PULSE : leveraging spatiotemporal dynamics and human preferences for traffic prediction via graph representation learning

Abstract

The proliferation of smart mobile devices and social networks has streamlined location sharing, enabling the analysis of check-in data for predicting human movement and enhancing point of interest (POI) recommendations. This predictive capability is pivotal for various intelligent location-based services, including crowd flow prediction and business recommendations. However, sparse user-POI interactions due to privacy concerns pose challenges to accurate prediction. To tackle these challenges, we propose a location prediction framework that integrates temporal-spatial dependencies and sequential influences. While traditional methods like matrix Factorization and Markov Chains have limitations in capturing complex behavioral patterns, recent advancements in deep learning, particularly Recurrent Neural Networks (RNNs) and Graph Convolutional Networks (GCNs) and knowledge graphs, offer promising avenues for improved prediction accuracy. Our proposed model, PULSE (Predictive User Location and Spatiotemporal Experience), leverages graph neural networks to capture both long-term life patterns and short-term behavioral preferences from user trajectories.

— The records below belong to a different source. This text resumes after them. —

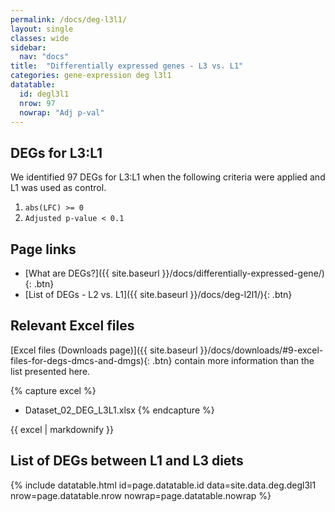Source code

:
 ```yaml
---
permalink: /docs/deg-l3l1/
layout: single
classes: wide
sidebar:
  nav: "docs"
title:  "Differentially expressed genes - L3 vs. L1"
categories: gene-expression deg l3l1
datatable:
  id: degl3l1
  nrow: 97
  nowrap: "Adj p-val"
---
```


## DEGs for L3:L1
We identified 97 DEGs for L3:L1 when the following criteria were applied and L1 was used as control.
1. `abs(LFC) >= 0`
2. `Adjusted p-value < 0.1`

## Page links
- [What are DEGs?]({{ site.baseurl }}/docs/differentially-expressed-gene/){: .btn}
- [List of DEGs - L2 vs. L1]({{ site.baseurl }}/docs/deg-l2l1/){: .btn}

## Relevant Excel files
[Excel files (Downloads page)]({{ site.baseurl }}/docs/downloads/#9-excel-files-for-degs-dmcs-and-dmgs){: .btn} contain more information than the list presented here.

{% capture excel %}
- Dataset_02_DEG_L3L1.xlsx
{% endcapture %}

<div class="notice">
  {{ excel | markdownify }}
</div>

## List of DEGs between L1 and L3 diets

{% include datatable.html id=page.datatable.id
  data=site.data.deg.degl3l1 nrow=page.datatable.nrow
  nowrap=page.datatable.nowrap %}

By considering spatial and temporal dependencies separately and fusing them effectively, PULSE demonstrates superior performance compared to existing approaches, as validated through extensive experiments on real-world datasets. In summary, PULSE represents a novel approach to location prediction that harnesses the power of deep learning and Knowledge networks / Graphs, offering a comprehensive solution to address the complexities of human mobility forecasting and preferences history.